Подходил новогодний праздник. Наряженная ёлка украшена настоящими игрушками. Стеклянные часы показывали без пяти двенадцать. Балерина из ваты и тонкой бумаги, сверкала прозрачными блесками. А на верхушке из золотистых бусин с красной серединой — звезда. Пахнет домашней выпечкой и свежей хвоей.
Сразу после Новогодней ночи Валерик заболел. Ребёнок плакал, метался от матери к бабушке. Отец беспомощно кидался от одной к другой, пытаясь подставить свои руки. Вызвали скорую помощь и сына увезли в больницу. Елену не положили. Не положено. Так и дежурили под окнами этой больницы посменно: Елена всё свободное от работы время, Петро сменял её, когда она работала и Анастасия в пересменке между ними, а иногда и вместе с кем-нибудь из них. Состояние мальчика не улучшалось. Не определили даже диагноз. Так прошло трое суток и Петро пошел к главврачу.

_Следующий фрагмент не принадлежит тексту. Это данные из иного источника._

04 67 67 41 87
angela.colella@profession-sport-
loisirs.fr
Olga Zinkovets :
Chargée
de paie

— Ну что вы, папаша? Так впору мамам, да бабушкам беспокоиться. Вы же мужчина. Подождите. Пока ничего определённого сказать не могу.
— Я заберу его домой. Пусть участковый врач приходит и лечит, или положите с ним жену, или бабушку.
— Это невозможно. Ваш ребенок не единственный больной. Он лежит в палате вместе с другими детьми и мест для матерей там по нормативам не предусмотрено. Чем Ваш ребёнок лучше других? Почему мы должны делать для него исключение? Да и невозможно это, просто потому, что некуда ложить мамаш. Успокойтесь. Поставим точный диагноз, назначим курс лечения. Пройдет острый период, и заберёте своего сына. Не оставим же мы его себе. А сейчас, извините, меня ждут больные дети, в том числе и ваш сын. И она ушла.
А ещё через неделю Валерика выписали домой. Пояснив при выписке, что всё, что было возможно, сделали, и теперь дело за природой. Остаётся только ждать и надеяться. Загруженный лекарством, ребенок почти не на что не реагировал. Посоветовавшись между собой, женщины решили, что Устинья с Анастасией потихоньку, чтобы люди не знали, сходят в церковь и поставят свечку о здравии, да закажут молебен о здравии младенца батюшке. Однако идти следовало в тайне. Боялись, как бы поход в церковь матери и тёщи не навредил Петру на работе. Потому что "религиозный дурман" совсем не приветствовался властями. Мальчик слабел на глазах. Приходивший участковый врач ничего толком не говорила. И только левая ручка младенца конвульсивно поднималась и опускалась.
Единственная на весь город церковь находилась на левом берегу. Но зима стояла лютая, и Енисей уже встал. Решили, что напрямки, через протоку будет ближе и быстрее. Вышли ещё затемно. Небо было усыпано звездами, а под подошвами валенок снег скрипел и искрился в воздухе миллионами искорок. Дошли до берега, боясь заблудиться в предутреннем сумраке. Но, оказалось — с обрывистого берега, вниз, ведет протоптанная тропинка. В этот день они шли по ней первыми. Вдоль Енисея тянул прошивающий насквозь хиус. В этой леденящей мгле две женщины, согнувшись пополам, упорно шли к противоположному берегу. А под ногами снежная поземка крутила свой танец по Енисейскому льду.